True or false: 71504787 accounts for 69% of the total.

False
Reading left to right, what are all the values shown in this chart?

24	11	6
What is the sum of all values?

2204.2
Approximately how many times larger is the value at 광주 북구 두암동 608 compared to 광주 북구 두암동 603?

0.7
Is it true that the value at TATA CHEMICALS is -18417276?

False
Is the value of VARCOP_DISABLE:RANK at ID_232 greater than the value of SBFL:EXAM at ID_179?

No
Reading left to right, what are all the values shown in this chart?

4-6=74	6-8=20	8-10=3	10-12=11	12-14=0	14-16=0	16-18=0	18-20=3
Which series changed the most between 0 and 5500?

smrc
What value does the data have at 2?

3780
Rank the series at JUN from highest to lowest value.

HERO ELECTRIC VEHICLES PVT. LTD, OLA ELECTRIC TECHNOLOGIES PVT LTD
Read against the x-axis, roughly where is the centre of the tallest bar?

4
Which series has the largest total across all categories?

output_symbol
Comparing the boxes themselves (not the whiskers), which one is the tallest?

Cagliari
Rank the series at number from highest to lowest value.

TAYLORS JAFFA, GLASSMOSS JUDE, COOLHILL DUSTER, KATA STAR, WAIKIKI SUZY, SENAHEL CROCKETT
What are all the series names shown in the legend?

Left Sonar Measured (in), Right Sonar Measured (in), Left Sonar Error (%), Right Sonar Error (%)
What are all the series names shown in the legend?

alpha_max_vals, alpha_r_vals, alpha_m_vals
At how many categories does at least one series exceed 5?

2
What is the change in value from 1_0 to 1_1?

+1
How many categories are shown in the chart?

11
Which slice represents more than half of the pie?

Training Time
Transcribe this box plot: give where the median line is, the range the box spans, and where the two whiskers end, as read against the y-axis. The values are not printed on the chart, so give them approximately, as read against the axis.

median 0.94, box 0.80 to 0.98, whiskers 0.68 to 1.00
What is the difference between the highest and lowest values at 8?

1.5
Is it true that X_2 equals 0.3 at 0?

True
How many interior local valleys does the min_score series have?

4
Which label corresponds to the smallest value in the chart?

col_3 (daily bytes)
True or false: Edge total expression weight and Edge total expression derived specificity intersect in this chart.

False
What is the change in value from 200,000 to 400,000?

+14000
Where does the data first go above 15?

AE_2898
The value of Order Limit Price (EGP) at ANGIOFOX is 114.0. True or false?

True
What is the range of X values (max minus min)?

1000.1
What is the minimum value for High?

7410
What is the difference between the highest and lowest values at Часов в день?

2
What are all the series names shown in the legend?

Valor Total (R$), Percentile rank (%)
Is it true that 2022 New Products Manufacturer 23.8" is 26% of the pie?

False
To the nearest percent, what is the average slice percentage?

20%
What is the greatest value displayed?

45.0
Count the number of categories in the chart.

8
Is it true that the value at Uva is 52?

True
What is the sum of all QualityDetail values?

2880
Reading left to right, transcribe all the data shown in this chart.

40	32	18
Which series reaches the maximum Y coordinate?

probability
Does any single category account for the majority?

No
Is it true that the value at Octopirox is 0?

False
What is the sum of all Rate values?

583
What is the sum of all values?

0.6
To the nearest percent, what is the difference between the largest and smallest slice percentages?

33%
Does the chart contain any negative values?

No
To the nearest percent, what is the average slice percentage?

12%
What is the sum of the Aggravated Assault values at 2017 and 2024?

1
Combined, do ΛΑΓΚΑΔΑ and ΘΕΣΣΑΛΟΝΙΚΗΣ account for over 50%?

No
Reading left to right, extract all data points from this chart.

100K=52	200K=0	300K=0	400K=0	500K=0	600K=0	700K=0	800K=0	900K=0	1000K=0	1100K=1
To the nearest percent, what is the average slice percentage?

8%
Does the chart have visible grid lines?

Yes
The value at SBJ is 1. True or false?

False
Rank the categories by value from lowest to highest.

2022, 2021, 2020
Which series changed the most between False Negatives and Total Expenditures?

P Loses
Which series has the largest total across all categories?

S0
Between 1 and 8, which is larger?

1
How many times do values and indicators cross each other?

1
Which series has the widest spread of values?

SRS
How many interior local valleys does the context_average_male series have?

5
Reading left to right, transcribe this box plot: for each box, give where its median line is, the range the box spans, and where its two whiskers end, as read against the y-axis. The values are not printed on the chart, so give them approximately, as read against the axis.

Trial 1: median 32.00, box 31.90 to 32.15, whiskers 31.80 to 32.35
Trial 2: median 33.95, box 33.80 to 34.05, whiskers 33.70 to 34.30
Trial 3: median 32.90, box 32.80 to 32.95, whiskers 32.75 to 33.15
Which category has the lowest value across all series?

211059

######

**TASK BRIEF**
Update the listing above by replacing "Reading left to right" with "Going from left to right" everywhere it occurs, and leave everything else as it is.

**TASK RESPONSE**
True or false: 71504787 accounts for 69% of the total.

False
Going from left to right, what are all the values shown in this chart?

24	11	6
What is the sum of all values?

2204.2
Approximately how many times larger is the value at 광주 북구 두암동 608 compared to 광주 북구 두암동 603?

0.7
Is it true that the value at TATA CHEMICALS is -18417276?

False
Is the value of VARCOP_DISABLE:RANK at ID_232 greater than the value of SBFL:EXAM at ID_179?

No
Going from left to right, what are all the values shown in this chart?

4-6=74	6-8=20	8-10=3	10-12=11	12-14=0	14-16=0	16-18=0	18-20=3
Which series changed the most between 0 and 5500?

smrc
What value does the data have at 2?

3780
Rank the series at JUN from highest to lowest value.

HERO ELECTRIC VEHICLES PVT. LTD, OLA ELECTRIC TECHNOLOGIES PVT LTD
Read against the x-axis, roughly where is the centre of the tallest bar?

4
Which series has the largest total across all categories?

output_symbol
Comparing the boxes themselves (not the whiskers), which one is the tallest?

Cagliari
Rank the series at number from highest to lowest value.

TAYLORS JAFFA, GLASSMOSS JUDE, COOLHILL DUSTER, KATA STAR, WAIKIKI SUZY, SENAHEL CROCKETT
What are all the series names shown in the legend?

Left Sonar Measured (in), Right Sonar Measured (in), Left Sonar Error (%), Right Sonar Error (%)
What are all the series names shown in the legend?

alpha_max_vals, alpha_r_vals, alpha_m_vals
At how many categories does at least one series exceed 5?

2
What is the change in value from 1_0 to 1_1?

+1
How many categories are shown in the chart?

11
Which slice represents more than half of the pie?

Training Time
Transcribe this box plot: give where the median line is, the range the box spans, and where the two whiskers end, as read against the y-axis. The values are not printed on the chart, so give them approximately, as read against the axis.

median 0.94, box 0.80 to 0.98, whiskers 0.68 to 1.00
What is the difference between the highest and lowest values at 8?

1.5
Is it true that X_2 equals 0.3 at 0?

True
How many interior local valleys does the min_score series have?

4
Which label corresponds to the smallest value in the chart?

col_3 (daily bytes)
True or false: Edge total expression weight and Edge total expression derived specificity intersect in this chart.

False
What is the change in value from 200,000 to 400,000?

+14000
Where does the data first go above 15?

AE_2898
The value of Order Limit Price (EGP) at ANGIOFOX is 114.0. True or false?

True
What is the range of X values (max minus min)?

1000.1
What is the minimum value for High?

7410
What is the difference between the highest and lowest values at Часов в день?

2
What are all the series names shown in the legend?

Valor Total (R$), Percentile rank (%)
Is it true that 2022 New Products Manufacturer 23.8" is 26% of the pie?

False
To the nearest percent, what is the average slice percentage?

20%
What is the greatest value displayed?

45.0
Count the number of categories in the chart.

8
Is it true that the value at Uva is 52?

True
What is the sum of all QualityDetail values?

2880
Going from left to right, transcribe all the data shown in this chart.

40	32	18
Which series reaches the maximum Y coordinate?

probability
Does any single category account for the majority?

No
Is it true that the value at Octopirox is 0?

False
What is the sum of all Rate values?

583
What is the sum of all values?

0.6
To the nearest percent, what is the difference between the largest and smallest slice percentages?

33%
Does the chart contain any negative values?

No
To the nearest percent, what is the average slice percentage?

12%
What is the sum of the Aggravated Assault values at 2017 and 2024?

1
Combined, do ΛΑΓΚΑΔΑ and ΘΕΣΣΑΛΟΝΙΚΗΣ account for over 50%?

No
Going from left to right, extract all data points from this chart.

100K=52	200K=0	300K=0	400K=0	500K=0	600K=0	700K=0	800K=0	900K=0	1000K=0	1100K=1
To the nearest percent, what is the average slice percentage?

8%
Does the chart have visible grid lines?

Yes
The value at SBJ is 1. True or false?

False
Rank the categories by value from lowest to highest.

2022, 2021, 2020
Which series changed the most between False Negatives and Total Expenditures?

P Loses
Which series has the largest total across all categories?

S0
Between 1 and 8, which is larger?

1
How many times do values and indicators cross each other?

1
Which series has the widest spread of values?

SRS
How many interior local valleys does the context_average_male series have?

5
Going from left to right, transcribe this box plot: for each box, give where its median line is, the range the box spans, and where its two whiskers end, as read against the y-axis. The values are not printed on the chart, so give them approximately, as read against the axis.

Trial 1: median 32.00, box 31.90 to 32.15, whiskers 31.80 to 32.35
Trial 2: median 33.95, box 33.80 to 34.05, whiskers 33.70 to 34.30
Trial 3: median 32.90, box 32.80 to 32.95, whiskers 32.75 to 33.15
Which category has the lowest value across all series?

211059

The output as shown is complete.